Specifiers WILL be in the catbird seat especially as BIM and spec production, hitherto on separate production tracks, converge whenever the industry is able to make the software truly interoperable.

Randy Nishimura, AIA, CSI said...

Thanks John!

One important point about BUILD LLC that I brought to the attention of Liz O'Sullivan on Twitter is that much of BUILD's work is design/build. They're often their own contractor, or they work with contractors with whom they're very familiar and comfortable. That gives them the luxury of being far less rigorous than would otherwise be advisable when it comes to specifications.

On the other hand, BUILD bashing spec writers and dishing out bad advice to other architects who may be likewise unsophisticated about specifications is dangerous--no other way to put it.


Jphn R. Shuttleworth, RA, CSI said...

Many years ago, as is often the case with young practitioners, the "spec writer" was always the oldest, crustiest, no nonsense guy in the firm who shook the "dreamers" out of their reverie and, along with the Job Captians brought them "down to earth". At Kahn and Jacobs, perhaps the best firm for which I have worked, or been associated with, where I cut my teeth and questioned the value of specifications on the same reasoning as posted above, that crusty Job Captain said: "Because judges can't read drawings; but they can read specs." A blunt and equally spurious rationale justifying the value of specifications. Specifications are not suposed to be captivating "page turners" nor aspire to literature. They set the standards for any project of which they are a part. They provide the other (necessary) half of the Contract Documents without which design "intent" is not conveyed. Pretty drawings (no matter how exact or technically perfect) cannot convey all the information necessary to build a building. All parts of the Project Manual are important (vital)and are legal, binding, documents; without which you WILL NOT get what you want.

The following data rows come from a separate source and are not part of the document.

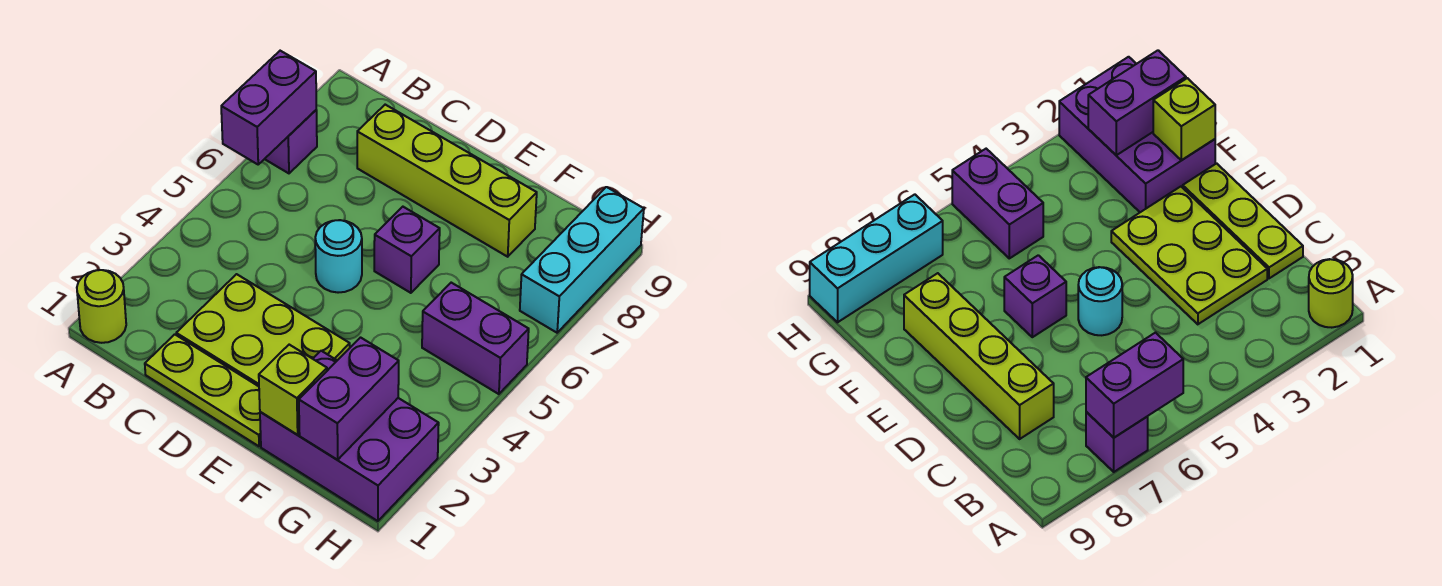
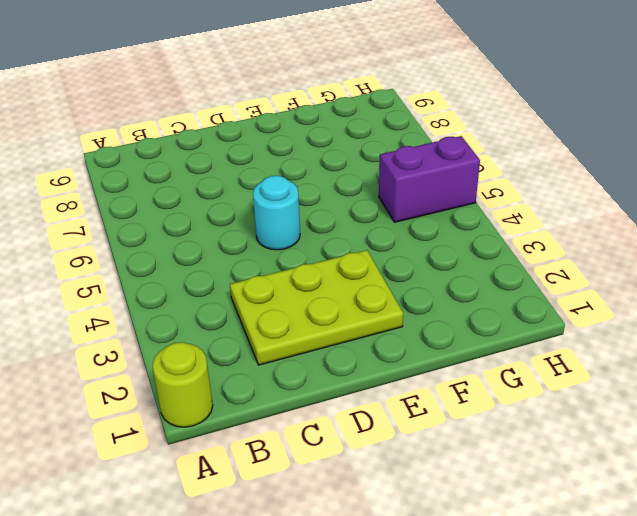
none -> purple 1x1 brick [265,110,317,173]
none -> lime 1x3 plate [145,334,261,446]
none -> lime 1x4 brick [357,105,537,257]

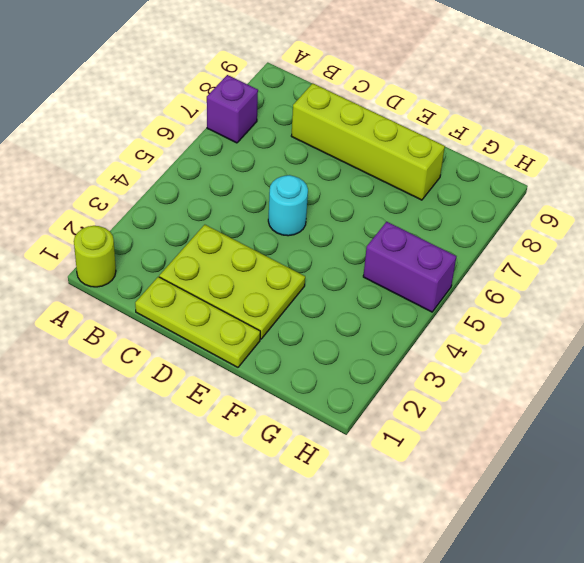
none -> purple 1x1 brick [374,207,440,293]
none -> purple 2x3 brick [260,351,439,521]
none -> cyan 1x3 brick [520,187,644,333]

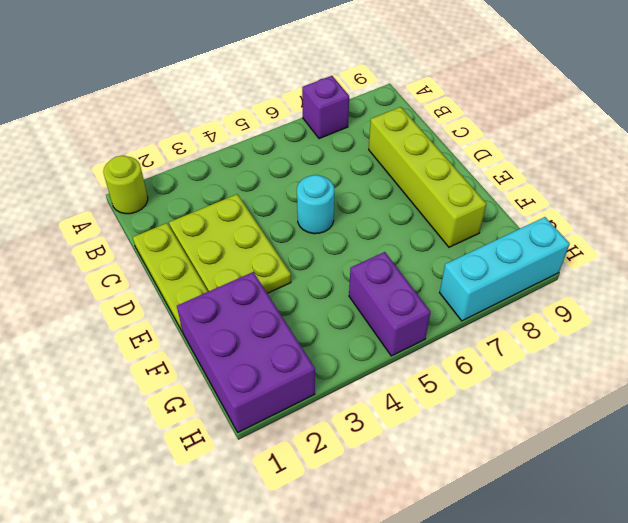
none -> purple 1x1 brick [374,207,440,293]
none -> purple 1x2 brick [221,51,316,164]
none -> lime 1x1 brick [259,345,327,435]

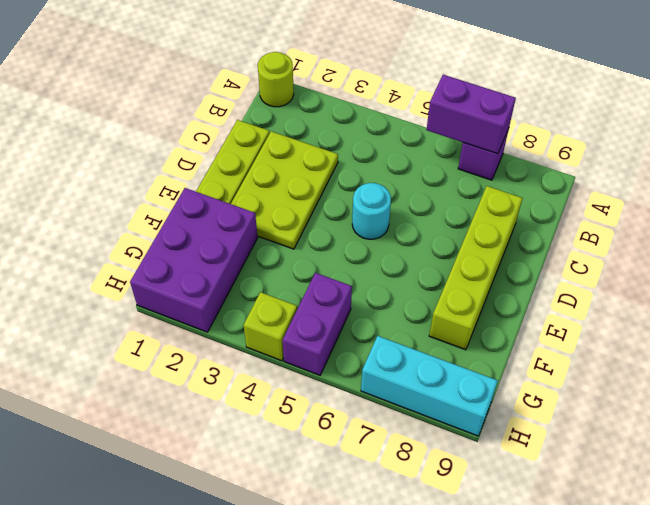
lime 1x1 brick [244,292,297,361] -> lime 1x1 brick moved to [259,345,327,435]
none -> purple 1x1 brick [374,207,440,293]
none -> purple 1x2 brick [299,338,399,460]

Having built for almost 50 years and taught for 18 at both the graduate and undergraduate levels (In every phase of the curriculua, both in architecture and engineering.) there is much wrong with the education of both; but as there is so much to learn it is no wonder the knowledge,and appreciation, of documentation (drawings and specs) Must wait until the individuasl enters practice and the "education" continues. Yes, "dezeeners" get the glory; but they don't get the building built. Since the Zen of specifications was invoked I will conclude with paraphrase of the I Ching: The Active principle initiates things into being; but the Passive brings them to completion. Or, more simply put, the job ain't over 'till the paperwork's done.

Anonymous said...

Thanks, Randy for your eloquent defense.

I put in my $.02, but kept my tongue in my cheek.

Just out of curiosity, I clicked the link you provided to "Dwell". Now I know what a singularity composed of pretentiousness, instead of matter, looks like ;-)

rbrtmllr said...

How do you feel about specifications for residential construction?

Randy Nishimura, AIA, CSI said...

@rbrtmllr: I pesonally am not involved with residential construction (our firm mostly does institutional and commercial work) but I suspect there is no reason why the same principles for specifications would not apply to all project types. The key is organization of information and the ease with which it can be retrieved.